** Opening Record set block **
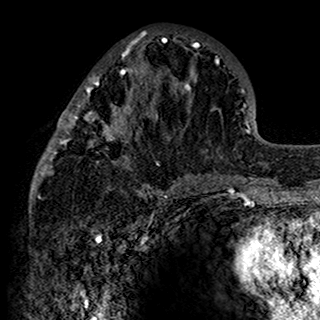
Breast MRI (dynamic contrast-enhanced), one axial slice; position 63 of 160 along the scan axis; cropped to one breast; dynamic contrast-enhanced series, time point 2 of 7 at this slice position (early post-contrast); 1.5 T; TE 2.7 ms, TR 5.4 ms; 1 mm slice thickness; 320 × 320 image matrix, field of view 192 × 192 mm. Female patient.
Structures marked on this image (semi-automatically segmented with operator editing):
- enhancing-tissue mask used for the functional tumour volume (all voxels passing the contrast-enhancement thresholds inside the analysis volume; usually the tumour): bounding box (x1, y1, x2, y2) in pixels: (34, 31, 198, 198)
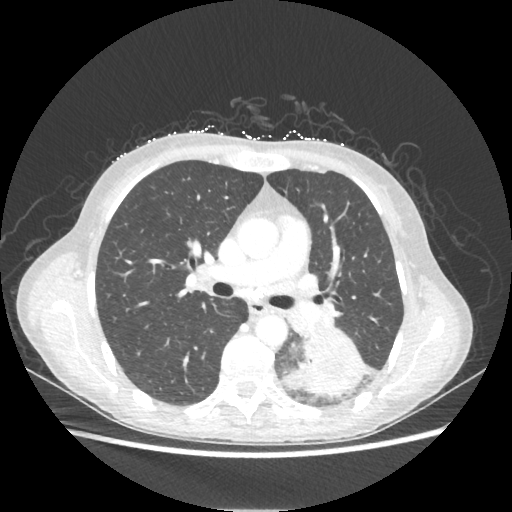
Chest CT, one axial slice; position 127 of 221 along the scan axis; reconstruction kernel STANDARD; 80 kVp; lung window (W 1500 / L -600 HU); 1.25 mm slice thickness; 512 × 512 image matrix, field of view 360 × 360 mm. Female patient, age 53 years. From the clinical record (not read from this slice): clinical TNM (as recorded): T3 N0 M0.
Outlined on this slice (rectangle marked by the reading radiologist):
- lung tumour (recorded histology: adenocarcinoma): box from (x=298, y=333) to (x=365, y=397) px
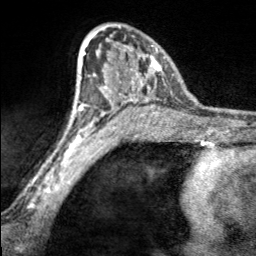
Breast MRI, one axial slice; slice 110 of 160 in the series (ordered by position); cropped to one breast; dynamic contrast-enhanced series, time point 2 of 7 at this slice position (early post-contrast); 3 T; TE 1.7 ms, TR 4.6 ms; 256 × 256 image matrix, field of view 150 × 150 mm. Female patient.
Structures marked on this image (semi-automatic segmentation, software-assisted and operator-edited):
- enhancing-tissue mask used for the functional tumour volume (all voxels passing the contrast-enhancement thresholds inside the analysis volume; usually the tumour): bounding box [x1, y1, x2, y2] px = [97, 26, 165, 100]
** Closing Record set block **
** Opening Record set block **
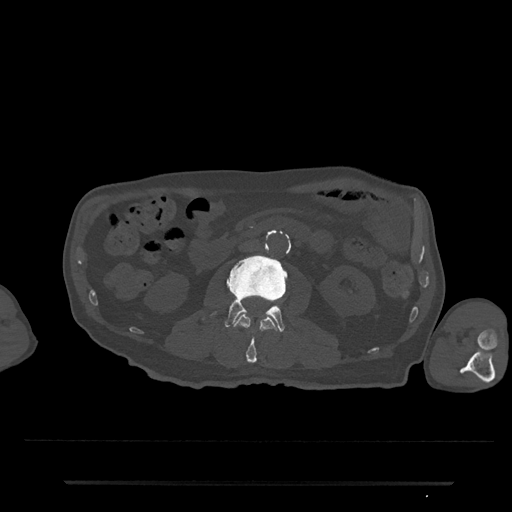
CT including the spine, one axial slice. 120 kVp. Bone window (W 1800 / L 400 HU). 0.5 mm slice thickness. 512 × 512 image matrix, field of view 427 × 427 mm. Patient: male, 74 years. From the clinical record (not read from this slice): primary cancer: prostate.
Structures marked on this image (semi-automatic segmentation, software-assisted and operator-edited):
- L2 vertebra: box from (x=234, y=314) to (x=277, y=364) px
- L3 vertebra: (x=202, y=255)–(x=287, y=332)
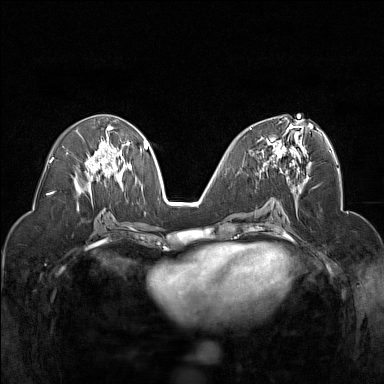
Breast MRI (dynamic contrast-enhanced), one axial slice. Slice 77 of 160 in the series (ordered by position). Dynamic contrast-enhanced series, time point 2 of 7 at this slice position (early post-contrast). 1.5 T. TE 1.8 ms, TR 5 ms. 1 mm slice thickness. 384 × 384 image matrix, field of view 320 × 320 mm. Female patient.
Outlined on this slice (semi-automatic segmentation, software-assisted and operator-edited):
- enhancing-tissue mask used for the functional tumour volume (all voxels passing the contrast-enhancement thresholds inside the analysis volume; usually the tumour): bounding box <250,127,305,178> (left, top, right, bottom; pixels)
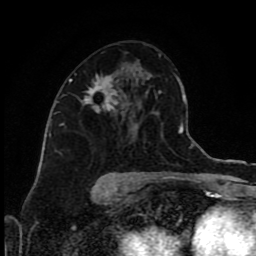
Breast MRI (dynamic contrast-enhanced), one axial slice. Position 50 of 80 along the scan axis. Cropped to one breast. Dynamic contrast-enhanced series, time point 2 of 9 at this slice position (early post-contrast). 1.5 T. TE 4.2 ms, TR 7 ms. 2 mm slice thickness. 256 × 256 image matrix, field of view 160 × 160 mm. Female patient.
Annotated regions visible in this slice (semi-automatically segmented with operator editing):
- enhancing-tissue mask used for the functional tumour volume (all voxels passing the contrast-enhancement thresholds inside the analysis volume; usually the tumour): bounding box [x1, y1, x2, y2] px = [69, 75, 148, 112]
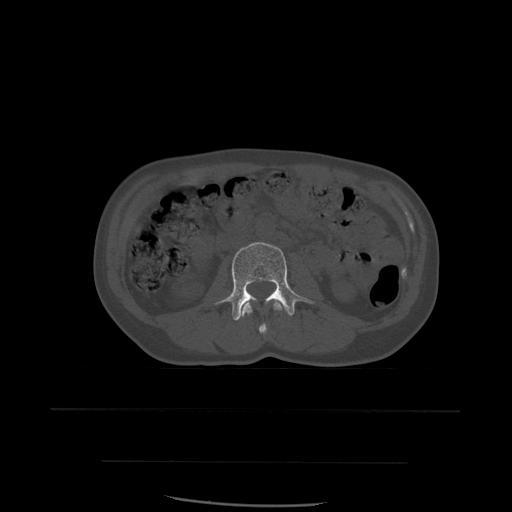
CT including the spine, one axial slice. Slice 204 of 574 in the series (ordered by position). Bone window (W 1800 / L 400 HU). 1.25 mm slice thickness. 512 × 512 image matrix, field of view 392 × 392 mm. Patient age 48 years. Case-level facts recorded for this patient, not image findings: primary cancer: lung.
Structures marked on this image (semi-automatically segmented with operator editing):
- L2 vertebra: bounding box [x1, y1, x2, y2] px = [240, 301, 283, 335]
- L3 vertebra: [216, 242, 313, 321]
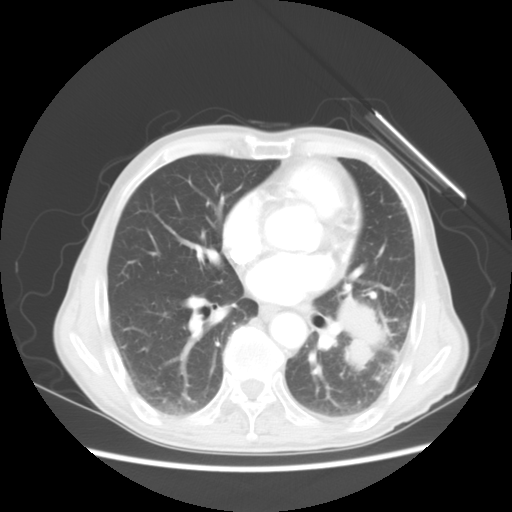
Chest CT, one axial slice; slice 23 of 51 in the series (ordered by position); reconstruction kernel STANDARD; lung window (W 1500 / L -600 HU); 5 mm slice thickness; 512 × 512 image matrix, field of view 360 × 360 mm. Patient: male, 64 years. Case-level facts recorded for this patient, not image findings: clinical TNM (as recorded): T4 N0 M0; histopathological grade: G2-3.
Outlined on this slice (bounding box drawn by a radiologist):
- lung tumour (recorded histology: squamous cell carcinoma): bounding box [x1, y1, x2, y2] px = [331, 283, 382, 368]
** Closing Record set block **
** Opening Record set block **
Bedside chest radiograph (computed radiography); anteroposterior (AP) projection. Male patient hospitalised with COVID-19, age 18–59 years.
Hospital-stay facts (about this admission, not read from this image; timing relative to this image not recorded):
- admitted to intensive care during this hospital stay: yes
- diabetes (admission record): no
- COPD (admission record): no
** Closing Record set block **
> _Your assignment_
What is wanted is an exact copy of the lines above from the one containing "Breast MRI (dynamic contrast-enhanced), one axial slice;" through the one containing "- lung tumour (recorded histology: adenocarcinoma): box", with no pictures in it.

> _Answer area_
Breast MRI (dynamic contrast-enhanced), one axial slice; position 63 of 160 along the scan axis; cropped to one breast; dynamic contrast-enhanced series, time point 2 of 7 at this slice position (early post-contrast); 1.5 T; TE 2.7 ms, TR 5.4 ms; 1 mm slice thickness; 320 × 320 image matrix, field of view 192 × 192 mm. Female patient.
Structures marked on this image (semi-automatically segmented with operator editing):
- enhancing-tissue mask used for the functional tumour volume (all voxels passing the contrast-enhancement thresholds inside the analysis volume; usually the tumour): bounding box (x1, y1, x2, y2) in pixels: (34, 31, 198, 198)
Chest CT, one axial slice; position 127 of 221 along the scan axis; reconstruction kernel STANDARD; 80 kVp; lung window (W 1500 / L -600 HU); 1.25 mm slice thickness; 512 × 512 image matrix, field of view 360 × 360 mm. Female patient, age 53 years. From the clinical record (not read from this slice): clinical TNM (as recorded): T3 N0 M0.
Outlined on this slice (rectangle marked by the reading radiologist):
- lung tumour (recorded histology: adenocarcinoma): box from (x=298, y=333) to (x=365, y=397) px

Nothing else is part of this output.